A NANKING WINTER by Marjorie Chan, directed by Ruth Madoc-Jones, with Leon Aureus, Ella Chan, Brooke Johnson, Grace Lynn Kung and Stephen Russell (Nightwood/Cahoots). At Factory Theatre (125 Bathurst). Previews begin Saturday (February 23), opens Wednesday (February 27) and runs to March 16, Tuesday-Saturday 8 pm, matinees Wednesday and February 29 at 12:30 pm, Saturday-Sunday 2 pm (except February 24 at 7 pm). $25-$36, Sunday pwyc, previews $12. 416-504-9971. Rating: NNNNN
Staying silent about one of the last century’s most appalling bloodbaths only compounds the crime. So says actor Grace Lynn Kung, who stars in Marjorie Chan’s A Nanking Winter.
“Not to tell about Nanking, not to keep its history alive, is committing another crime,” she says.
Just as European Holocaust deniers refuse to acknowledge that the Nazis murdered millions, others call into question the deaths of 300,000 Chinese civilians and the looting and rapes in Nanking after the Chinese invaded.
Chan (China Doll) counters that argument in a fascinating play that looks not just at the event itself but also at an author who tries to document it.

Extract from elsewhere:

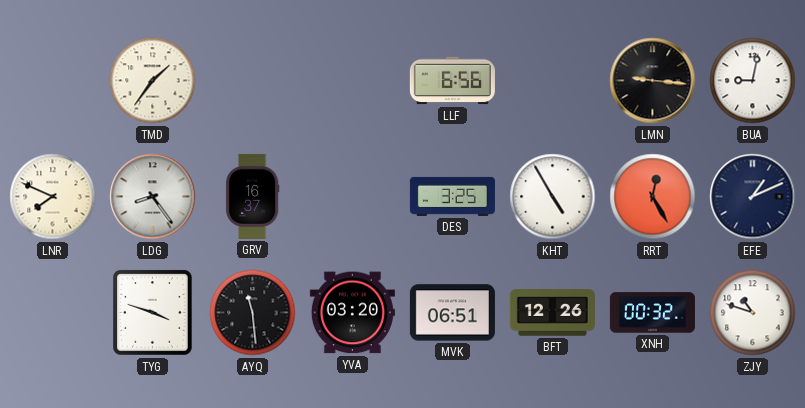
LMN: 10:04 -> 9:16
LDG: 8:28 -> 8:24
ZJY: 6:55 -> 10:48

That figure is inspired by Chinese-American writer Iris Chang, who was incessantly harassed after her book The Rape Of Nanking brought the 1937 event to North American attention. Chang committed suicide in 2004.
“It’s a gift to be able to play both Irene Wu, the character based on Chang, and Little Mei, a figure caught up in the action of 1937,” says Kung. “In the first act, the audience sees Irene poring over her research material and findings; in the second, the episodes are brought to life.
“The second act gives me the fodder to create Irene in the first.”
Irene has to push back against her publisher and the publisher’s lawyer, who try, along with her husband, to compromise her findings and dismiss her work.
Later, the performers become Japa-nese soldiers and diplomats and the residents – maybe prisoners is a better word – of Nanking’s Ginling College for Women, where their protectors are a female Christian missionary and, surprisingly, the German who heads the local Nazi party.
“It’s exhausting to play Irene,”
nods Kung, who appeared in Slings And Arrows as well as fu-GEN’s Paper Series, “but I get a chance to break out from that tense role by playing Little Mei in the second act.
“Abandoned by her mother, Little Mei doesn’t believe in what she can’t see. That’s why she keeps leaving Ginling and going out to see the destruction around her. Unless she has her own evidence of the bodies, she can’t accept what’s happening.”
Kung doesn’t want the play to be the kind of history lesson taught in school. She mentions the recent documentary Nanking, which also raises public awareness of the atrocity.
“We’re so separated here in North America from acts like these, but they go on around the world even now. And I think that the Chinese community doesn’t talk about this sort of incident.
“I’m in my 20s, and I’d never heard these stories before.”